Brett,

        Yes I know that circuit. I looked a lot at some of Bill's circuits when 
I
did my first regulator, and what I used has parts in it stolen from Bill. I
found that I got tighter regulation with the 6AH6 error amp tube over the
6AU6. I also had the problem where every time I turned it on, the regulated
B+ was at a different voltage (within a 5 volt range). Once on the voltage
was solid until cycling power, and then it would jump to a new stable value.
Digging through some reference material, I read that the OA2, OB2 are famous
for this, and that is why more precise regulators of that vintage used a
5651 reference tube. I experimented some, and the capacitor I placed across
the OA2 seemed to fix the problem completely, and that regulator holds the
voltage like glue now. There is a maximum value of capacitance that these VR
tubes can handle before they start acting like a RC oscillator.
        Another issue is which side of the regulator do you pull current from to
light up the VR tube? I used the output side as it seemed to provide better
regulation (load and line), and lower noise output. The drawback of course
is that the regulator series pass tube must give up some percentage of it's
available current to support the VR tube. I had about a 2X margin of
available current to needed output current, so this was a good compromise in
my instance.
        I also played with sampling Vin and Vout at a certain ratio to feed the
bias voltage to G1 of the series pass tube. There seems to be a point where
the ripple rejection of the regulator goes through a peak, and the output
noise nulls. Anyone ever play with that?
        I sure like the 6W6 as a series pass tube. I got 5 of them NOS in box 
for
$9.99 from a Ebay auction. Look at the plate curves in triode connected
configuration. They are very stout tubes for the size, and money (little
demand for these so they are cheap!).
        Brett in your case I wonder what your Vin, and Vout voltages are, and 
what
is the minimum Vin - Vout at Maximum load current that the circuit can
accommodate before going open loop (out of regulation)?

Regards,
Jim Candela
WD5JKO

-----Original Message-----
From: [EMAIL PROTECTED]
[mailto:[EMAIL PROTECTED] Behalf Of Brett Gazdzinski
Sent: Wednesday, November 19, 2003 8:41 AM
To: amradio@mailman.qth.net
Subject: RE: [AMRadio] Screen Regulator Circuits, 20a, etc.

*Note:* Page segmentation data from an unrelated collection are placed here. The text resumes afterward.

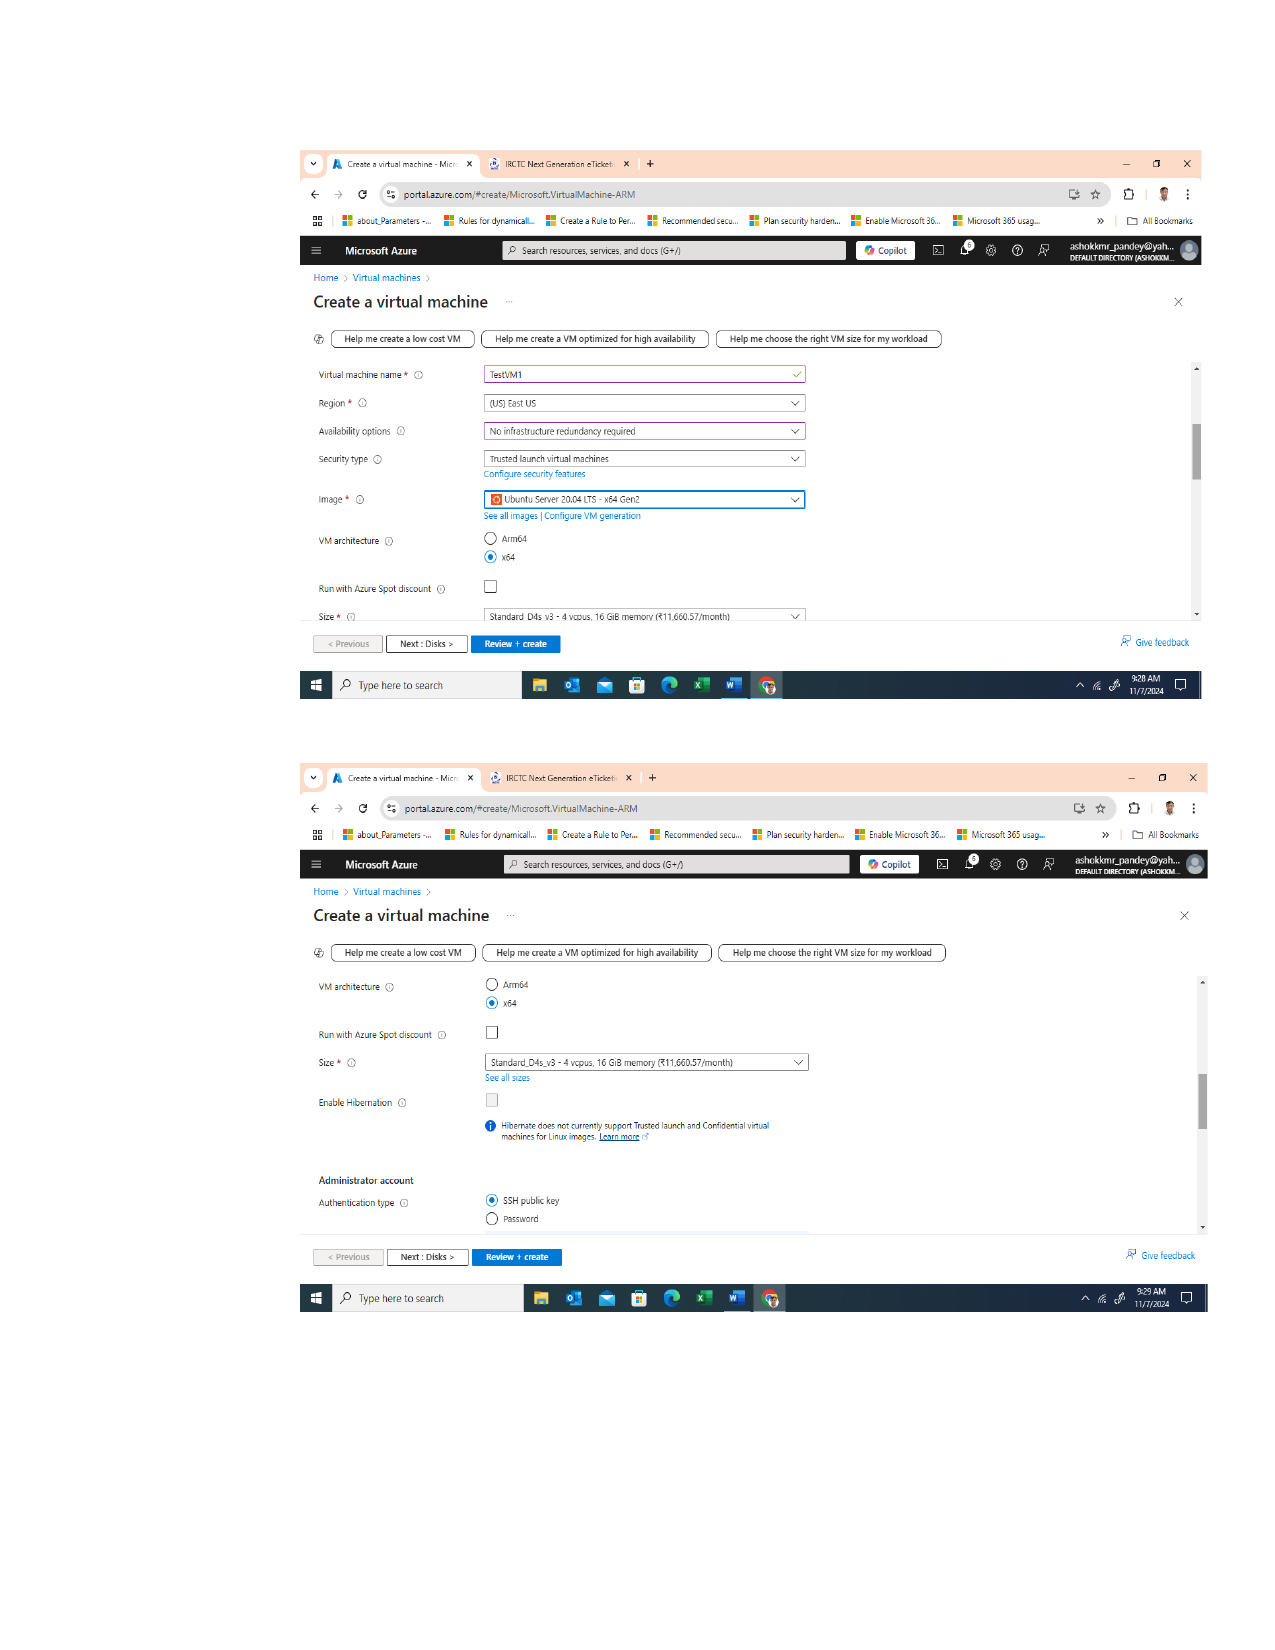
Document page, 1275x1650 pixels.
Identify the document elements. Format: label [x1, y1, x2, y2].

picture [300, 150, 1202, 699]
picture [300, 763, 1208, 1312]
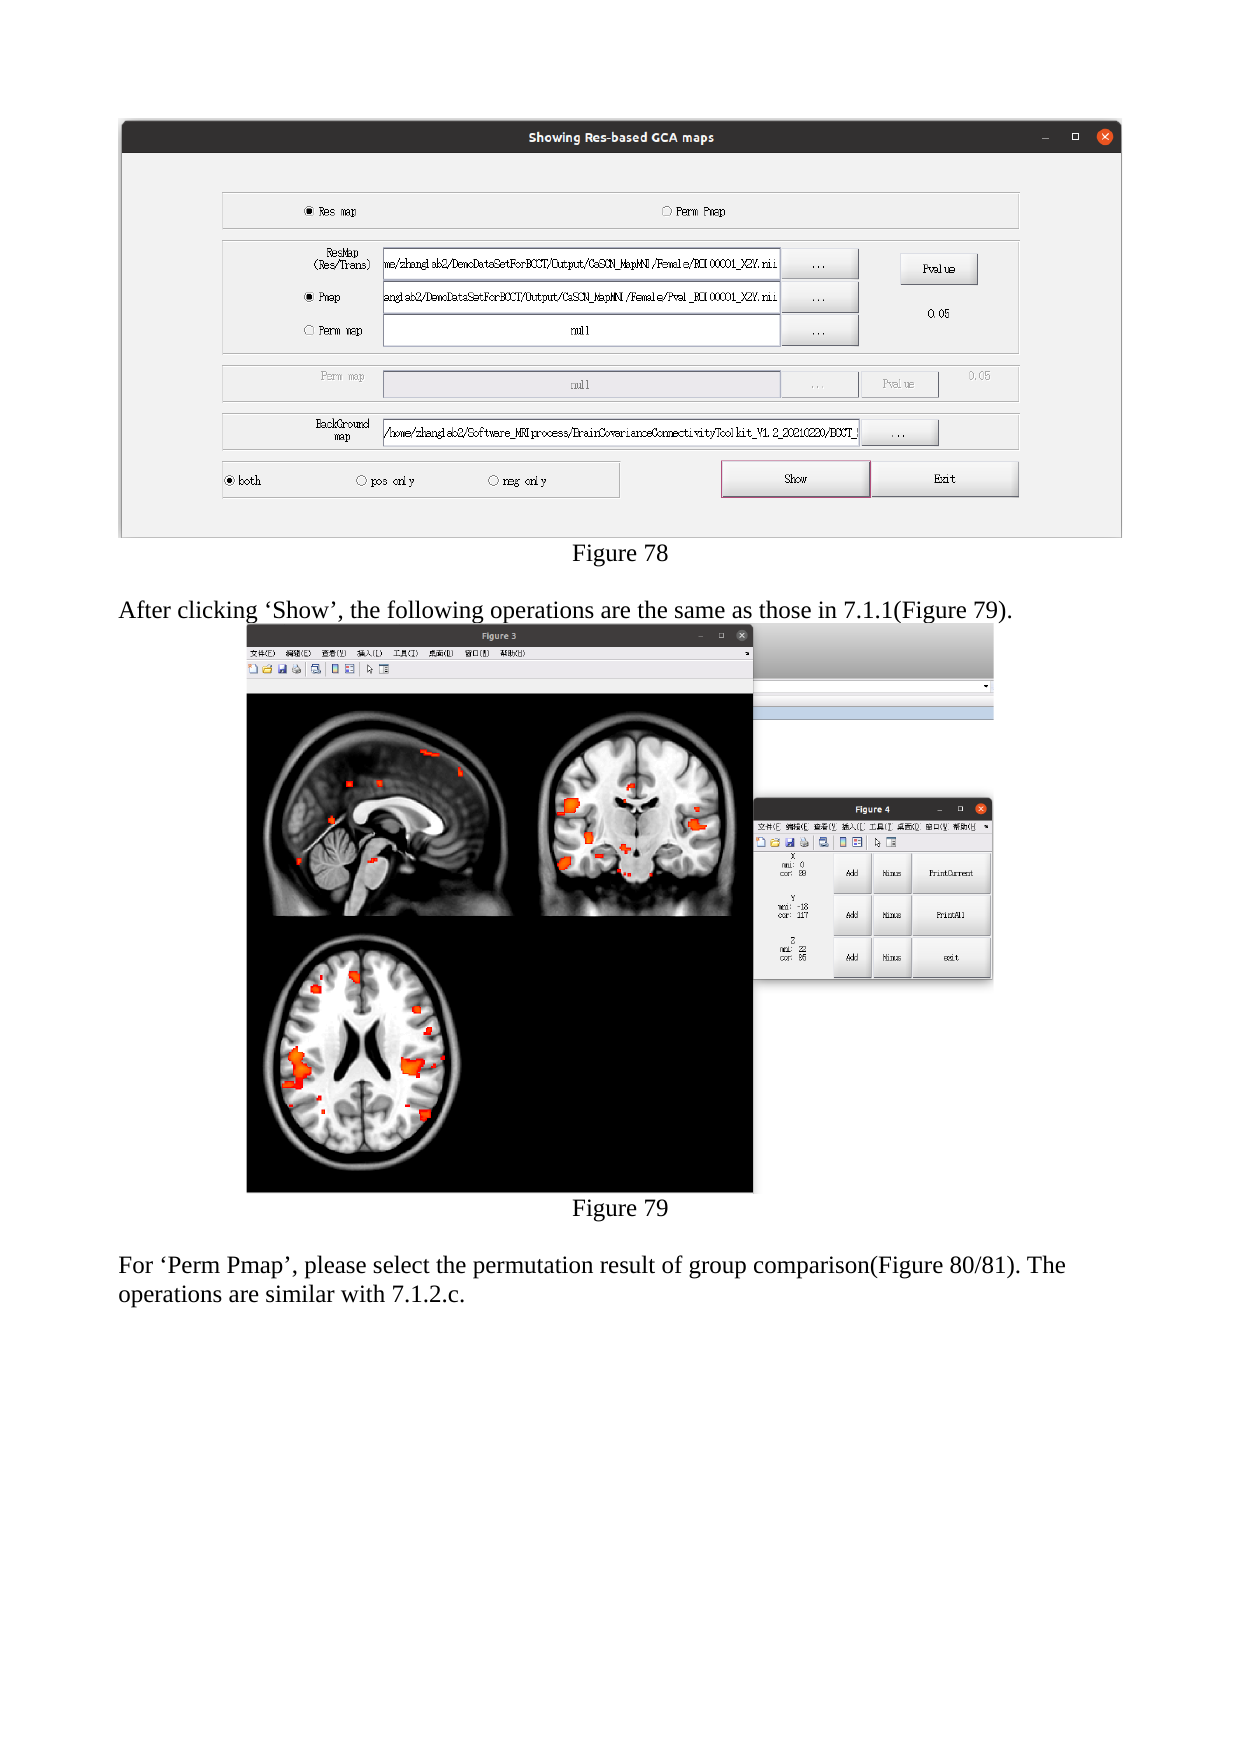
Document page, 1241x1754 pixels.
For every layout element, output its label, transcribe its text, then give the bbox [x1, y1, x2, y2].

text After clicking ‘Show’, the following operations are the same as those in 7.1.1(Figure 79). [118, 595, 1122, 624]
picture [118, 118, 1123, 538]
text Figure 79 [118, 624, 1122, 1222]
text For ‘Perm Pmap’, please select the permutation result of group comparison(Figure 80/81). The operations are similar with 7.1.2.c. [118, 1251, 1122, 1308]
text Figure 78 [118, 538, 1122, 566]
picture [246, 623, 994, 1194]
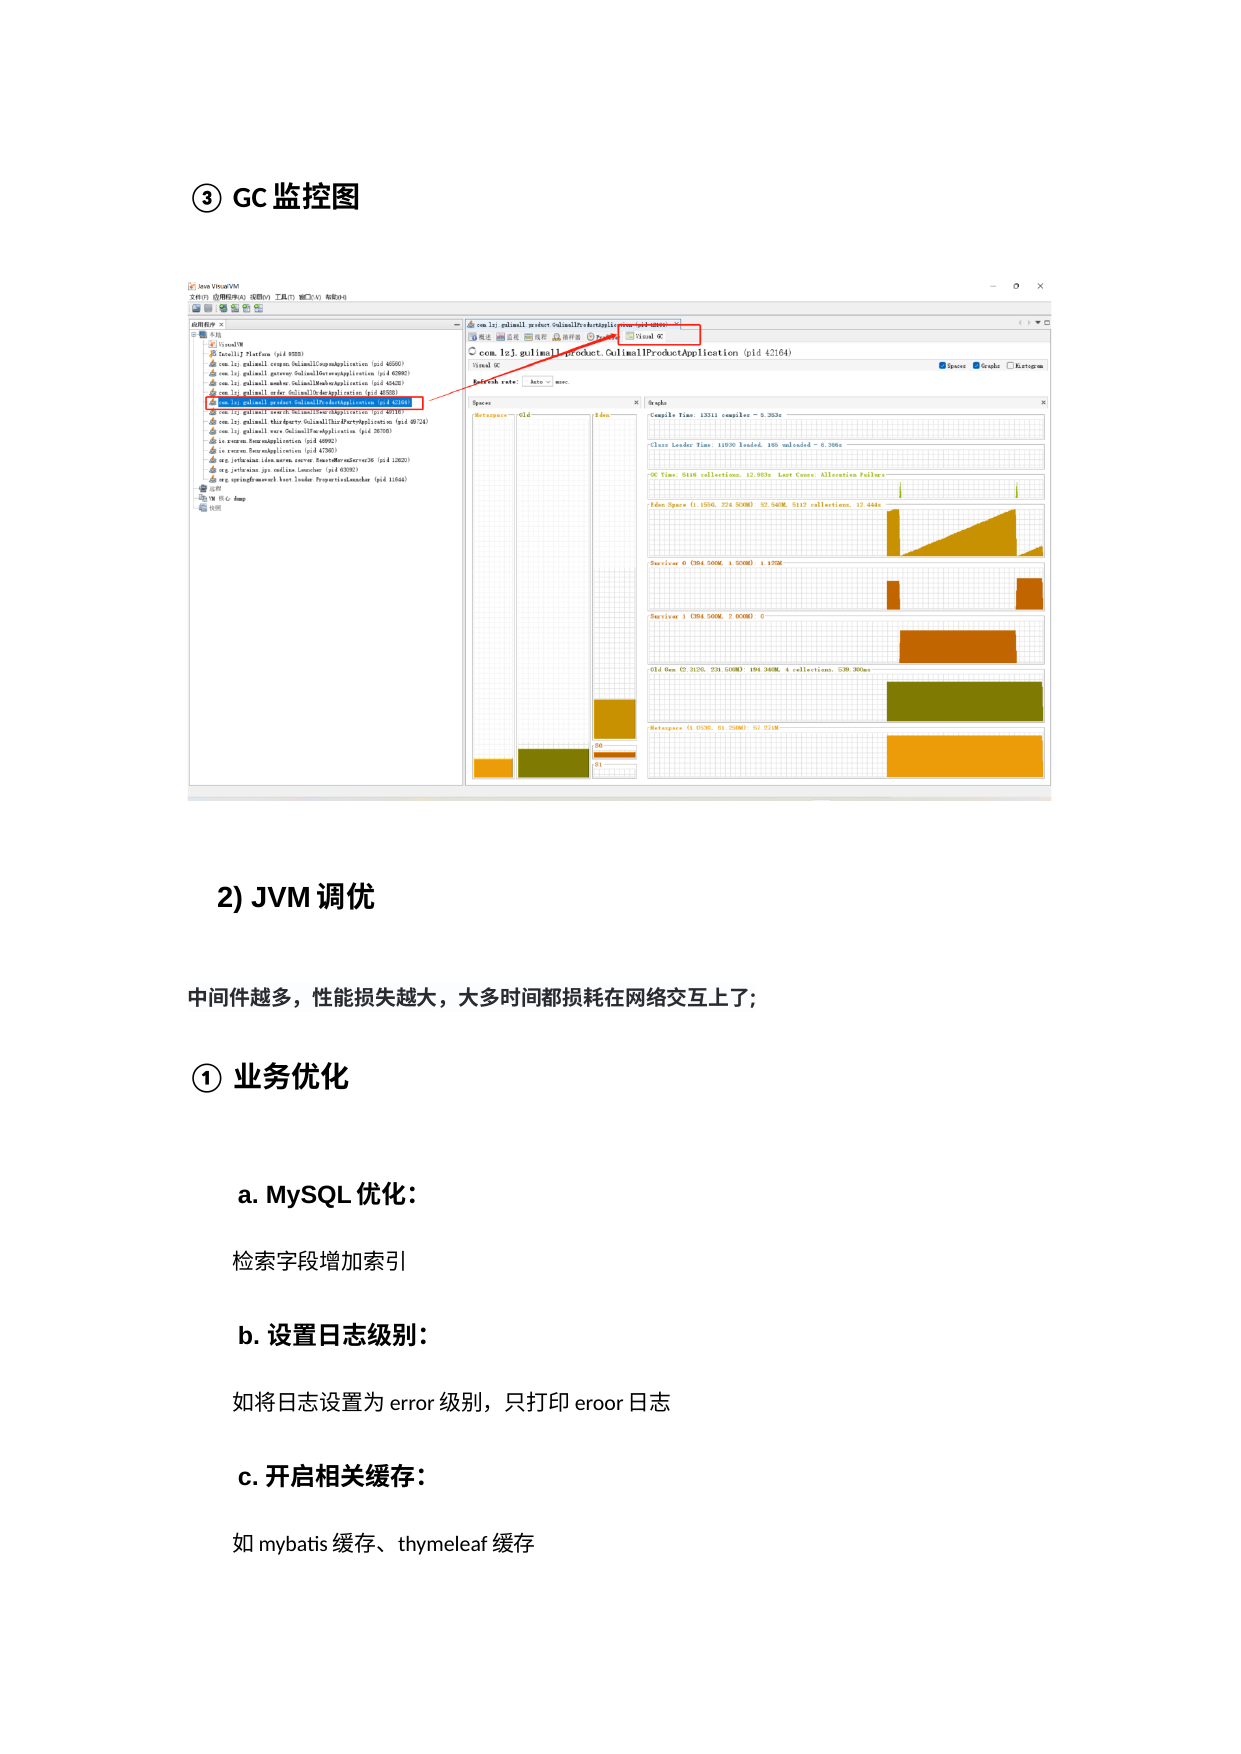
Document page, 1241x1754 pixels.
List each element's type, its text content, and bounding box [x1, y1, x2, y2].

subtitle JVM调优 [187, 862, 1053, 927]
subtitle ③ GC监控图 [187, 162, 1053, 227]
subtitle c. 开启相关缓存： [187, 1442, 1053, 1507]
subtitle ① 业务优化 [187, 1042, 1053, 1107]
picture [187, 280, 1052, 801]
text 检索字段增加索引 [187, 1244, 1053, 1276]
text 如将日志设置为error级别，只打印eroor日志 [187, 1384, 1053, 1417]
text 如mybatis缓存、thymeleaf缓存 [187, 1525, 1053, 1558]
subtitle MySQL优化： [187, 1161, 1053, 1226]
subtitle b. 设置日志级别： [187, 1301, 1053, 1366]
text 中间件越多，性能损失越大，大多时间都损耗在网络交互上了; [187, 981, 1053, 1013]
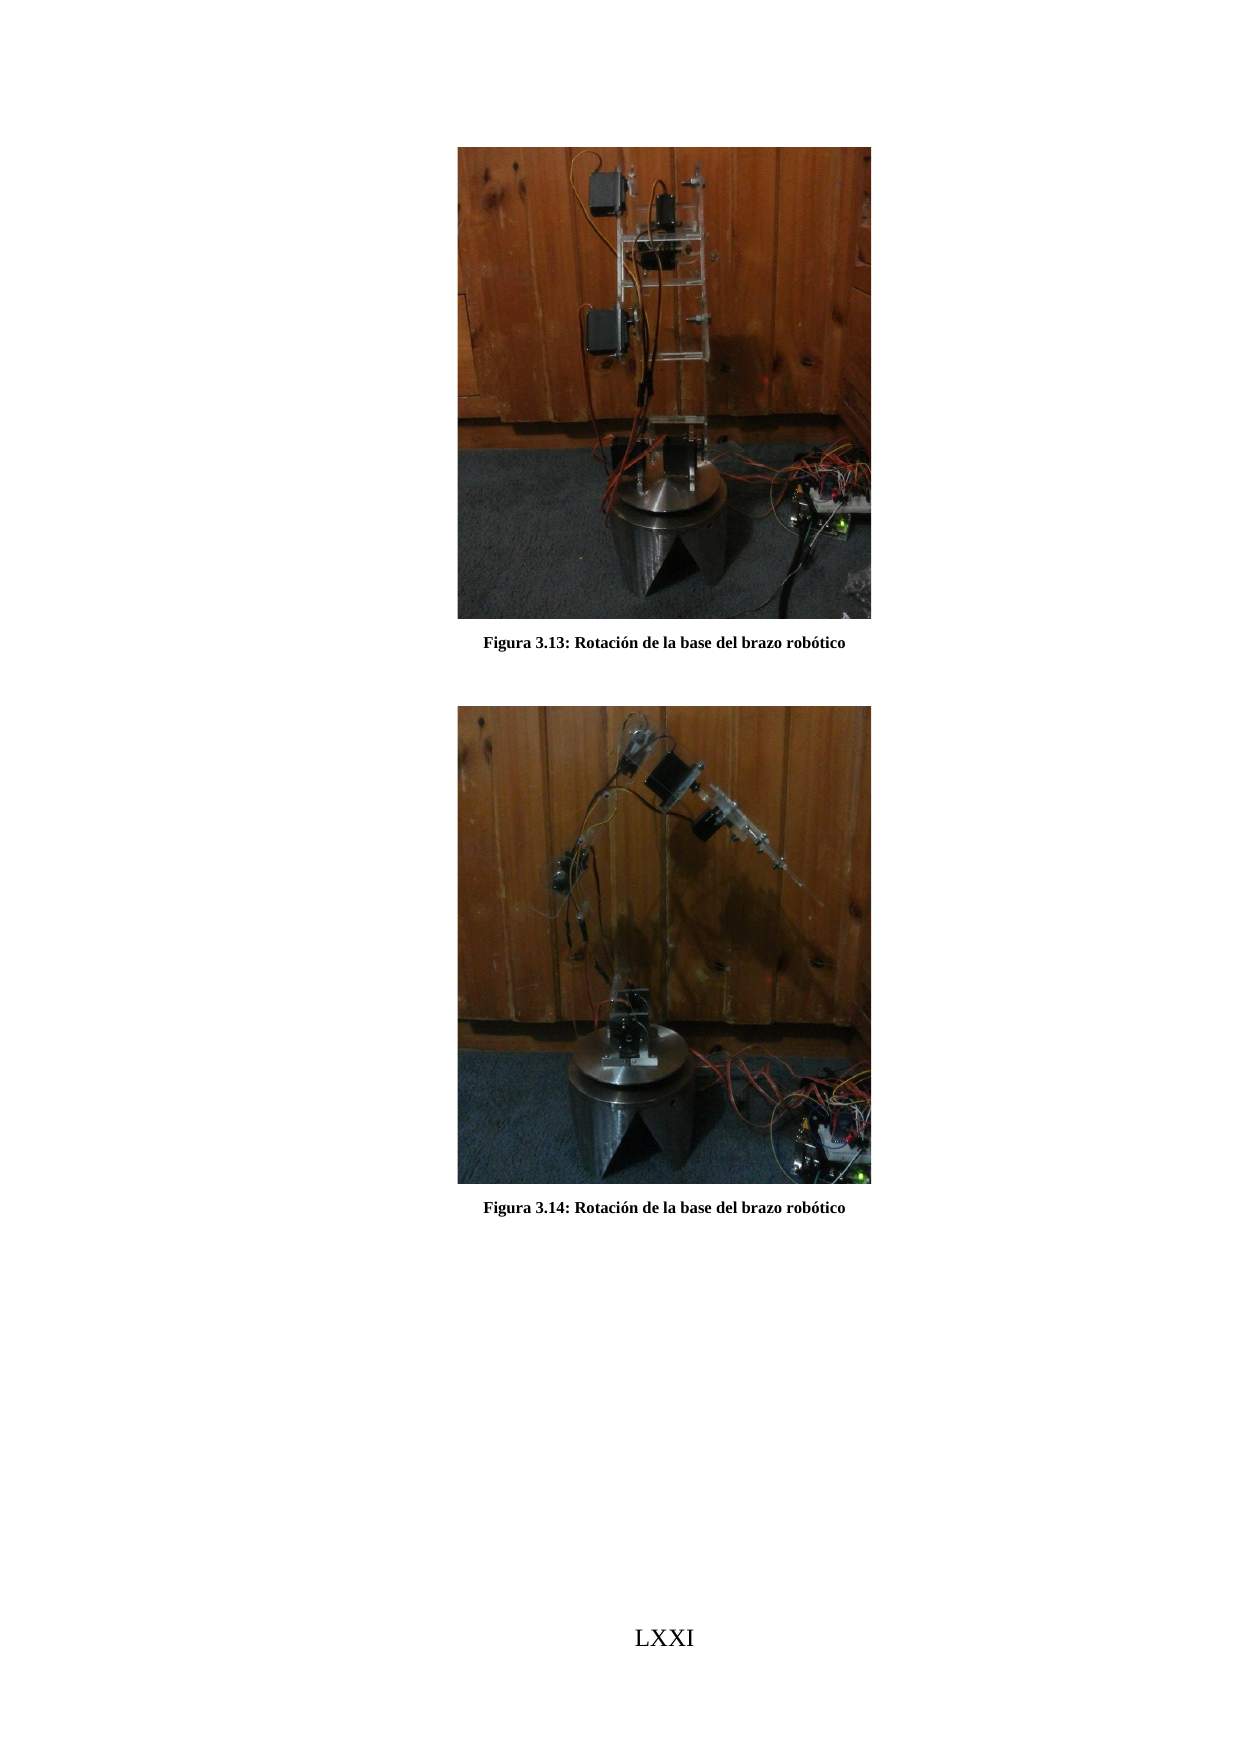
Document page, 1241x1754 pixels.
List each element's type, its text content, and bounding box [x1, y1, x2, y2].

text Figura 3.13: Rotación de la base del brazo robótico [236, 633, 1092, 652]
picture [457, 706, 872, 1184]
picture [457, 147, 872, 619]
text Figura 3.14: Rotación de la base del brazo robótico [236, 1198, 1092, 1217]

I use a circuit out of the Bill Orr handbook that uses a big Vr tube,
some small octal tube, and a big triode (6as7??).
I forget the tube numbers, but the circuit is adjustable voltage output,
I use it on the screens of my 4cx250b modulator tubes.
Works very well, and has been 100% reliable for over 10 years now.

The 4cx250b mod deck is the one of choice for the 813 pair, its very clean
and runs 600 watts in ab1, so the circuit gets a good workout.